O proprietário, Esteban, é um senhor na faixa dos 90 anos e, portanto, grupo de risco para o coronavírus. Na minha primeira visita à livraria, Esteban retribuiu a compra de quatro preciosidades com um brinde, um livro de Otto Pedro Bumbel, publicado na Espanha, em 1982.

Bumbel foi técnico do Grêmio, campeão gaúcho em 1946 e 1949, do Atlético de Madrid, vice-campeão espanhol em 1965, campeão da Taça de Portugal pelo Porto, em 1958.

Curiosos tempos de vírus globalizado, em que ainda há um discurso torto de que os treinadores brasileiros não fazem sucesso no exterior, por causa da falta de cursos reconhecidos na Europa e do idioma.

Ah... o idioma.
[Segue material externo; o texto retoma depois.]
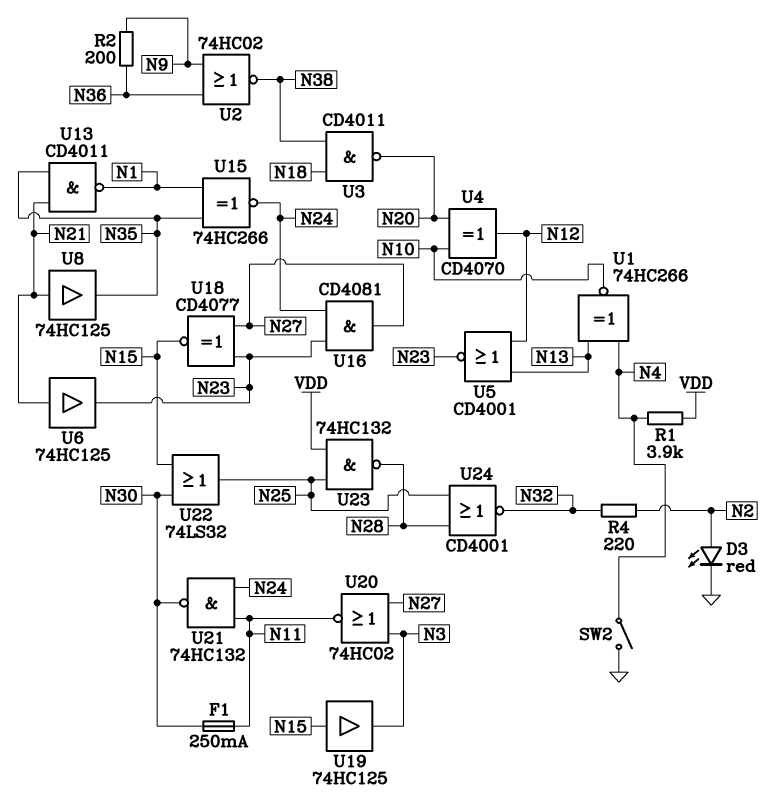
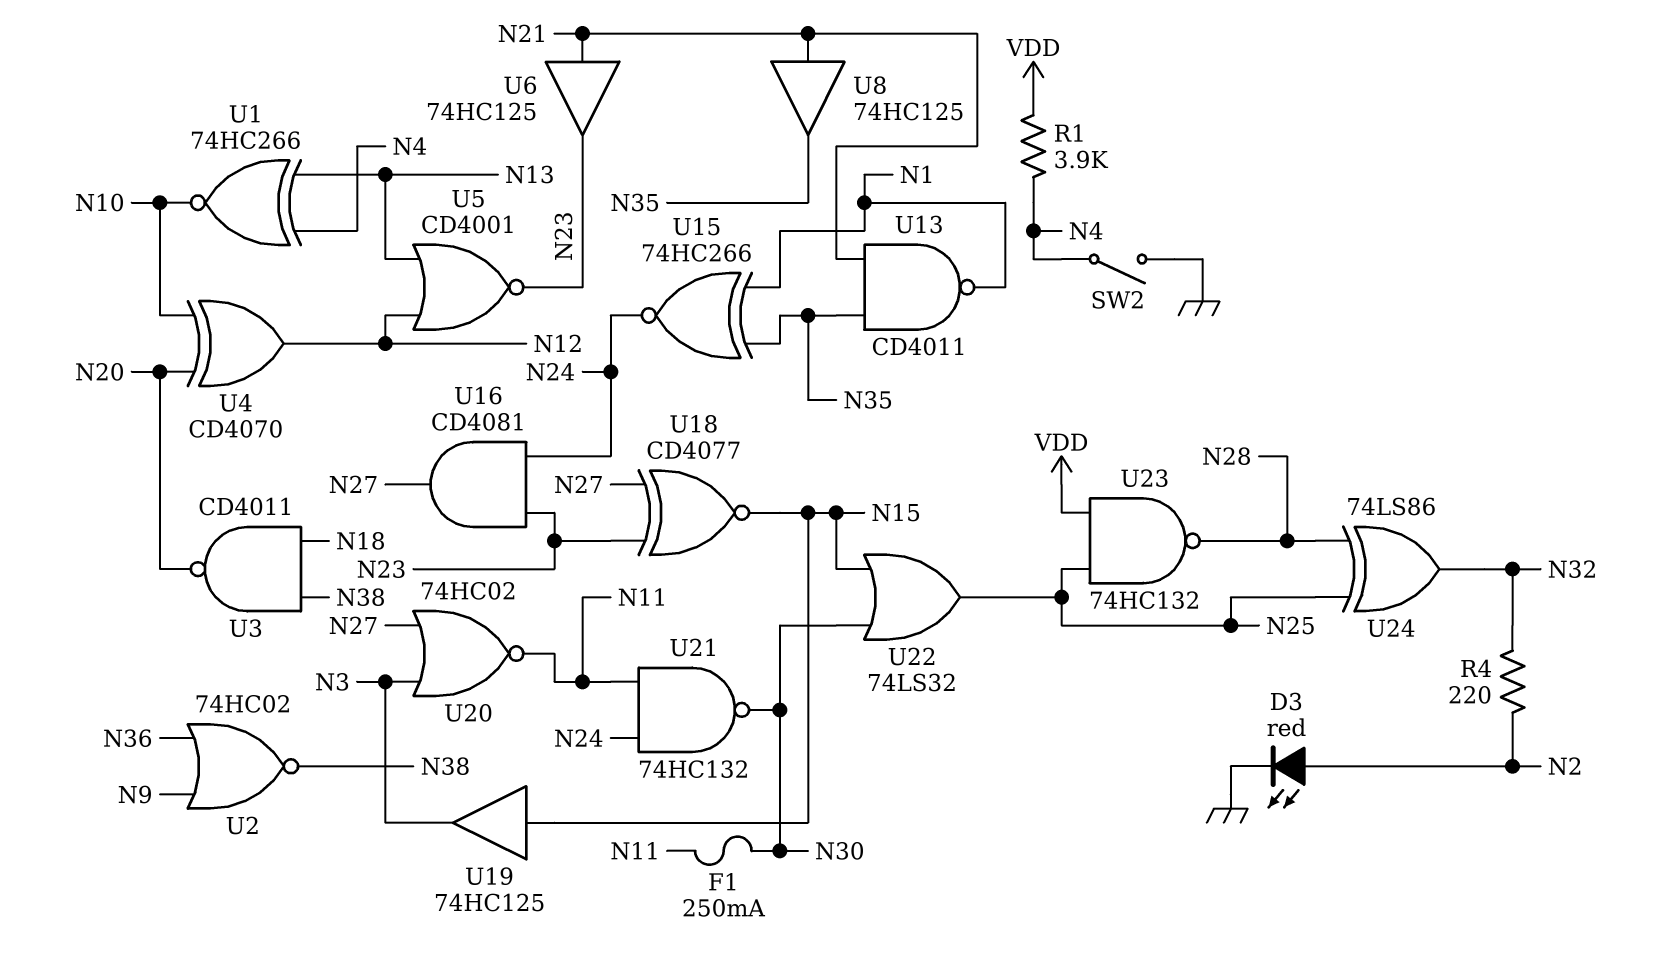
R2: 200 (N9, N36) -> none
U24: NOR CD4001 (in N25, in N28, out N32) -> XOR 74LS86 (in N25, in N28, out N32)

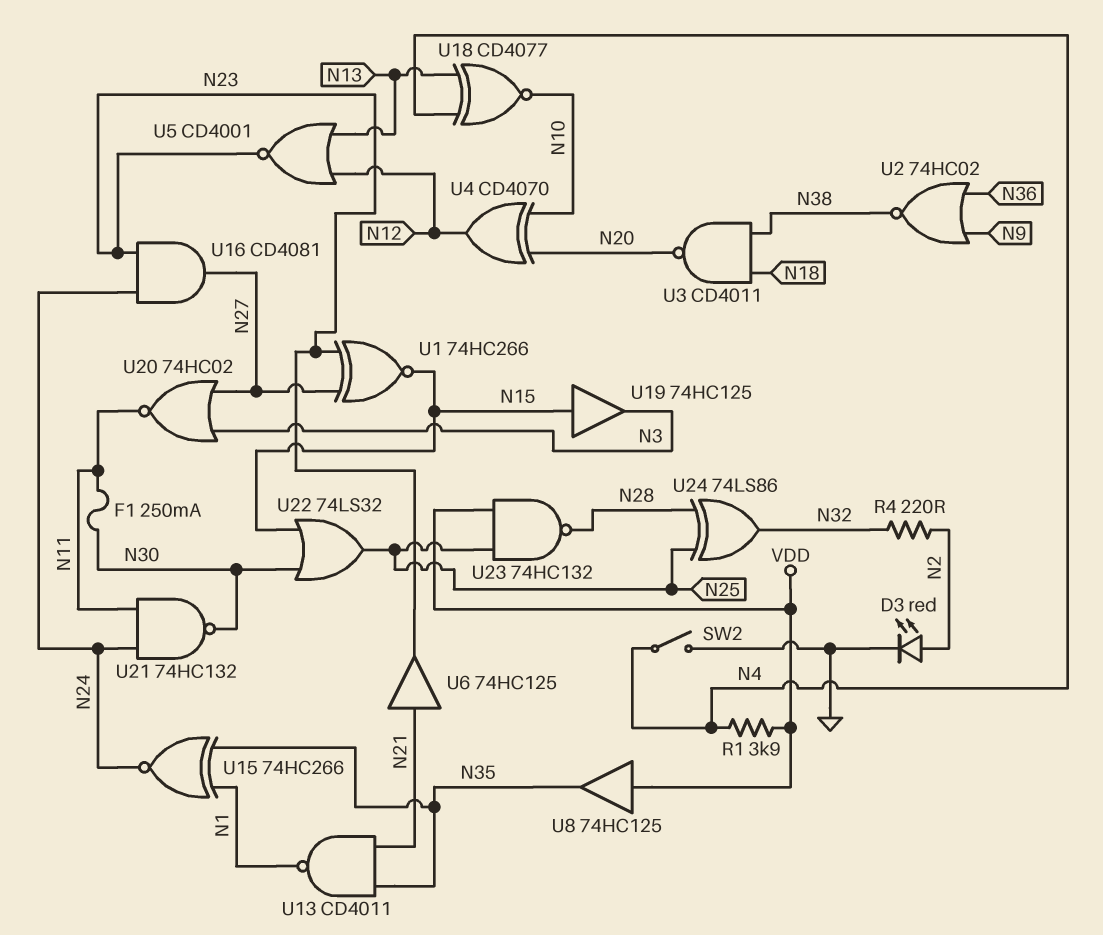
U1: XNOR 74HC266 (in N4, in N13, out N10) -> XNOR 74HC266 (in N23, in N27, out N15)
U8: buffer 74HC125 (in N21, out N35) -> buffer 74HC125 (in VDD, out N35)
U18: XNOR CD4077 (in N23, in N27, out N15) -> XNOR CD4077 (in N4, in N13, out N10)

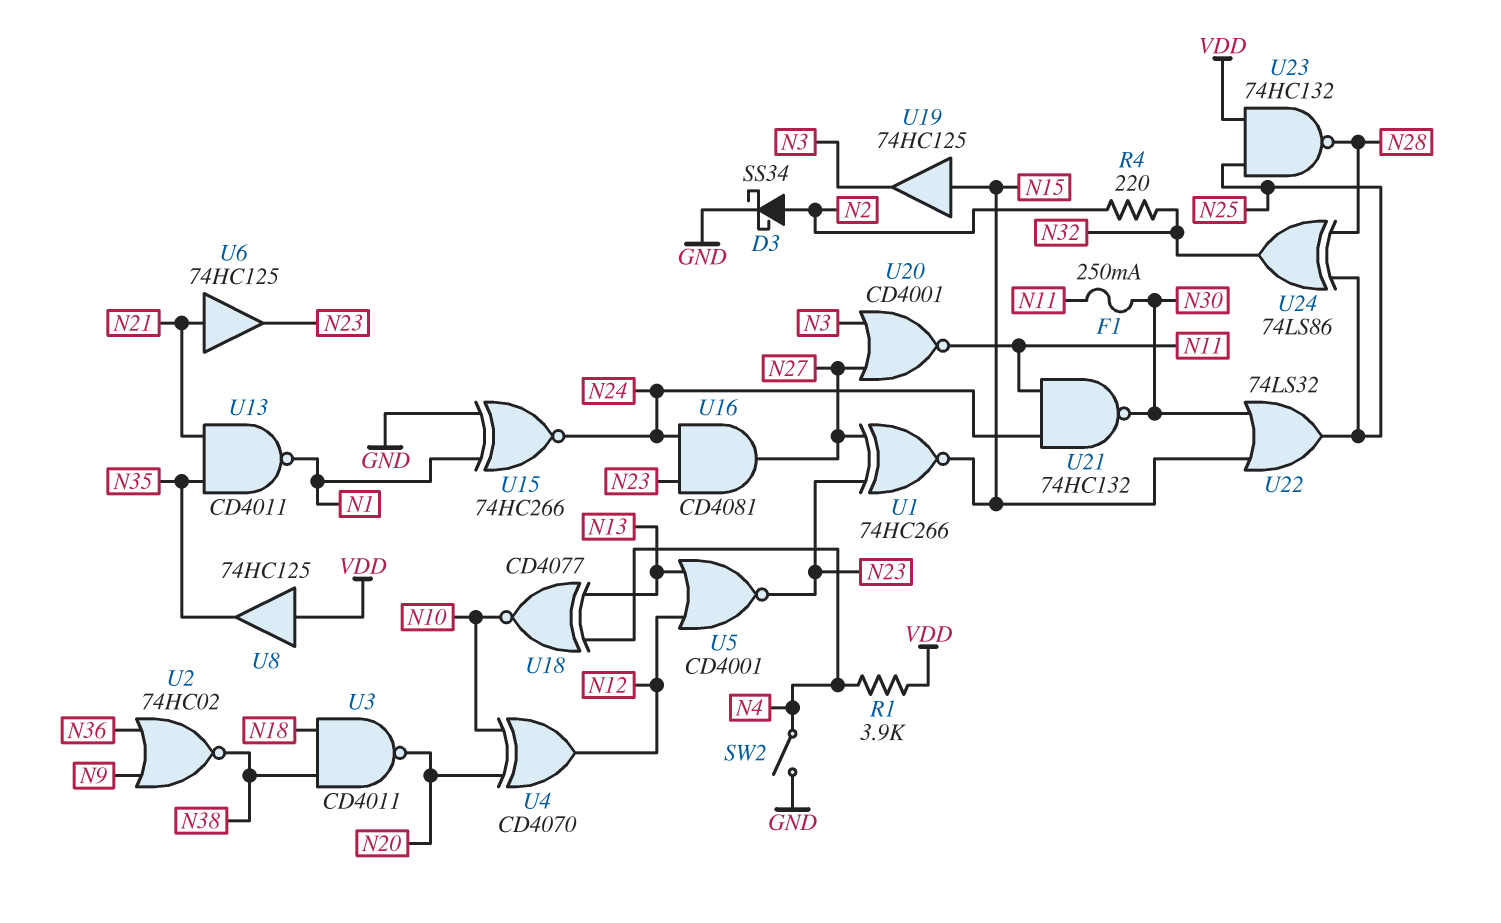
D3: LED red (A N2, K GND) -> schottky SS34 (A N2, K GND)
U15: XNOR 74HC266 (in N1, in N35, out N24) -> XNOR 74HC266 (in GND, in N1, out N24)
U20: NOR 74HC02 (in N3, in N27, out N11) -> NOR CD4001 (in N3, in N27, out N11)

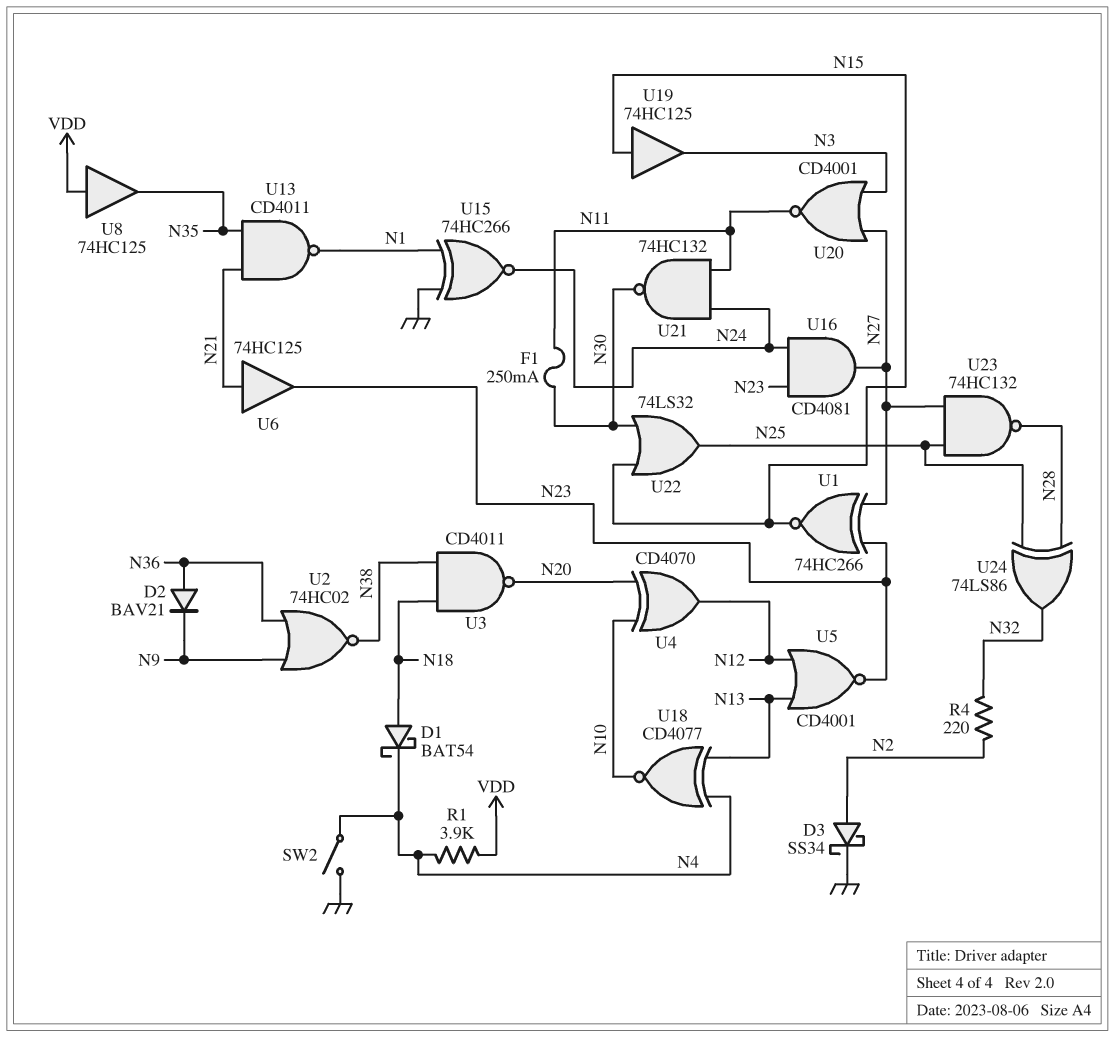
D1: none -> schottky BAT54 (A N18, K N4)
D2: none -> diode BAV21 (A N36, K N9)
U23: NAND 74HC132 (in N25, in VDD, out N28) -> NAND 74HC132 (in N25, in N27, out N28)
Nos velhos anos 1970, quando Bumbel encerrava sua trajetória no Málaga, na Andaluzia, e no Racing de Ferrol, na Galícia, treinadores mais famosos do Brasil exploravam o Oriente. Rubens Minelli e Zagallo trabalharam no Al Hilal, Telê Santana no Ah Ahli, Oswaldo de Oliveira fez sucesso no Kashima Antlers, já no século 21.


Se o idioma não era problema na Arábia Saudita e no Japão, como se tornou um dificultador em plena era globalizada? Não se tornou.

O mundo, e mesmo o Brasil, sempre olhou para os técnicos daqui como professores e nunca como estrategistas. Ainda que existam mestres da tática como Tim, Minelli, Ênio Andrade, Zagallo e Luxemburgo, o Oriente Médio optou muitas vezes pelos brasileiros, mais pela capacidade de ensinar o chute, o passe e o domínio da bola, do que por montarem times coletivamente perfeitos.

Nesta época, o espaço diminuiu, não apenas por ser necessário fazer exercícios físicos na sala de sua casa, mas porque os jogadores correm mais e mais rápido por todo o gramado. Há necessidade de criar estratégias de ataque, para furar times sem buracos na defesa.

A mistura de papo e treino não é exclusividade do Brasil. Kaká disse nesta semana que seu melhor técnico foi Carlo Ancelotti e não elogiou sua inegável capacidade tática. Mais marcante para o melhor jogador do mundo de 2007 era a maestria de Ancelotti para gerenciar grupos de jogadores extraordinários.

Ainda prevalece, na visão do Brasil, a ideia do técnico paizão ou chefão. Esse olhar distorcido não é só do treinador nascido aqui. Repare no discurso de comentaristas, dirigentes e torcedores e perceba como sempre se esbarra nisso. "Alguém que tenha pulso."

José Mourinho tem, também é estrategista, e não tem conseguido trabalhar em alto nível, porque aparentemente os jogadores se cansaram do autoritarismo. Preferem autoridade.
Aqui, uma parte da responsabilidade também é dos atletas, que se comportam como profissionais na Europa e entregam-se aos vícios no Brasil.

Só não dá para tratar como coitadinhos os técnicos daqui, porque não têm cursos nem fluência nos idiomas dos países onde pretendem trabalhar.

Abel Braga foi técnico do Olympique de Marselha, Ricardo Gomes do PSG e do Bordeaux e, entre os estrangeiros, Mourinho foi grande, mas também piada nos programas de tevê da Itália por alguns erros no idioma, como dizer zero punti (zero pontos), em vez de zero punto, no singular.

Coitadinho, hoje em dia, é o senhor Esteban Sanz, dono da livraria que vende preciosidades no centro de Madri. Ele não pode trabalhar, porque é risco de morte, e ficar em casa também pode ser risco de fome.